陳志寧如果知道自己被朝蕓兒當成了擋箭牌,一定會……挺身而出,大聲說:“朝我放箭吧!”
回去的路上,他都在琢磨明天應該怎么一鳴驚人,在自己中意的兩個女孩面前露一大臉。
“以寶會友……嗤!低級幼稚,不就是炫富嗎,這事兒小爺三歲的時候就很在行了。”
……
靜室之中,朝東流最后三次吐納,周圍濃郁的天地元氣滾滾進出,在他鼻孔之中化作了兩條白龍。
終于,他全身涌動流淌的莽氣平靜下來,他也睜開眼來,輕輕吐出一口濁氣。
只是,雙眼之中難掩失落。
“洪山除獸馬上就要開始了,按照慣例縣學和三大宗門都要坐鎮,以確保自家弟子的絕對安全,可是老夫現在境界已經退步到了玄照境初期了,相比于三大宗門掌門已經沒有什么優勢了,以一敵三,能不能護住縣學這一批弟子……唉!”
洪山除獸雖然是一種良性競爭,但是畢竟是競爭,一定存在風險。
朝東流這一生經歷了太多的陰謀陷阱,絕不會把自己弟子的安慰,寄希望于三大宗門自覺遵守規矩上。
可是目前以一敵三,他真是力不從心。
“或許,可以請左縣令暗中照應,只是那樣一來,欠了左縣令一個人情,也是麻煩。”
他左右為難,一時半會也想不出什么好辦法,于是打開了陣法出關來。孫女正等在外面,手里捧著一只木盒,有些期待:“爺爺,您試試這個,是陳志寧送來的。”

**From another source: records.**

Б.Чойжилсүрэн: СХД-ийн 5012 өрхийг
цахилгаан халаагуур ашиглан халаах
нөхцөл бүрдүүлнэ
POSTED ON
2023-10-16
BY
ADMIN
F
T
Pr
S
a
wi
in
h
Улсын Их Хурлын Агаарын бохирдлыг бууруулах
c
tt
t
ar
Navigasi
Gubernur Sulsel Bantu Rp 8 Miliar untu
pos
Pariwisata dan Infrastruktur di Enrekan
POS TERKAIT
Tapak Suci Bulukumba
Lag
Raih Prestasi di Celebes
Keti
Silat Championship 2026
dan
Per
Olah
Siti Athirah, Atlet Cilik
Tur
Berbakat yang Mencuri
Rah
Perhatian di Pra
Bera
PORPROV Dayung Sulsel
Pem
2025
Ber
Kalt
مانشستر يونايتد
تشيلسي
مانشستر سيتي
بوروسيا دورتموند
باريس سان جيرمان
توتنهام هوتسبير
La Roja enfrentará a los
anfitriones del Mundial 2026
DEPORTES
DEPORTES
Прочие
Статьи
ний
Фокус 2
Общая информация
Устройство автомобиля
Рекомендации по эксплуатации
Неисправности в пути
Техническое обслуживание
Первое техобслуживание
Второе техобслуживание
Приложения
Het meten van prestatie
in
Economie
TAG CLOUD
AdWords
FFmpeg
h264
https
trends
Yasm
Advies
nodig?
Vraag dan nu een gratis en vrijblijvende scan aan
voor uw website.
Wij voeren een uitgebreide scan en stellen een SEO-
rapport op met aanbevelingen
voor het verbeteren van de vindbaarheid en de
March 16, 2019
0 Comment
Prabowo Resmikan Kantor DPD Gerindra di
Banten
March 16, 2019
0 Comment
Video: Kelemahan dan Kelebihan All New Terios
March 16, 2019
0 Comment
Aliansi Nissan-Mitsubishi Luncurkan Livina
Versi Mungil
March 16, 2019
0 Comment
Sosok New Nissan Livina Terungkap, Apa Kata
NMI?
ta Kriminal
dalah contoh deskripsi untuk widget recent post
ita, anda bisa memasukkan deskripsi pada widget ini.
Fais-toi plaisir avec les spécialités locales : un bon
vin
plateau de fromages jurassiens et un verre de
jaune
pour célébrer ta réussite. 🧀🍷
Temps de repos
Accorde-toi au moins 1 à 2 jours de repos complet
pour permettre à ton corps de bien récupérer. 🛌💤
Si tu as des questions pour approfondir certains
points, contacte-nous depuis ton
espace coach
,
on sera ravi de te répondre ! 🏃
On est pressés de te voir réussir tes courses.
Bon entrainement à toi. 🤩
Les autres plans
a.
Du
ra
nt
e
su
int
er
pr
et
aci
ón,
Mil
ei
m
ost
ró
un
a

他立刻想到了那一枚一元玄丹,訝然道:“他真的換來了?”
說著,他打開木盒,果然是一只仙桃。
仙桃入手,感覺好像比上一只沉重一些,而這一次,朝東流嗅了一口果香,就能夠感覺到一絲藥效,不由得眼睛一亮:“果然勝過上一只。”
朝蕓兒催促道:“爺爺你快吃了。”
朝東流一笑,咬了一口,在口中品味片刻,眼睛一亮:“想不到陳志寧真能換來這種靈果!”
“怎么樣?”朝蕓兒關切問道。
“哈哈哈,這一次的傷勢沒什么問題了,甚至……能夠讓爺爺恢復一成實力!”
他當年乃是著名大修,僅僅是一成實力在啟東縣也是碾壓的實力,洪山除獸再也不會出現什么意外了!
朝蕓兒也是大喜過望:“真要感謝志寧哥哥,一枚一元玄丹換來這只靈果,是咱們占了大便宜。”
朝東流微笑著點頭,三兩口將桃子吃完,又退回了靜室:“爺爺接著閉關。”
朝蕓兒點點頭,可是剛要關門朝東流又出來了,叮囑她一句:“你要小心陳志寧那小子,你們年紀還小,不管什么事情都不要著急,有爺爺在,那小子逃不出你的五指山,千萬要矜持住。”
朝蕓兒大羞,跺腳道:“爺爺,你瞎說什么,快去閉關啦!”
她把爺爺推回了靜室去。
朝東流獨坐靜室中,暗暗有些后悔。當初他帶著孫女和宋清薇去招攬陳志寧,的確有些“盤外招”的意思。
不過也只是招術而已,他絕沒有打算真的把孫女賠進去。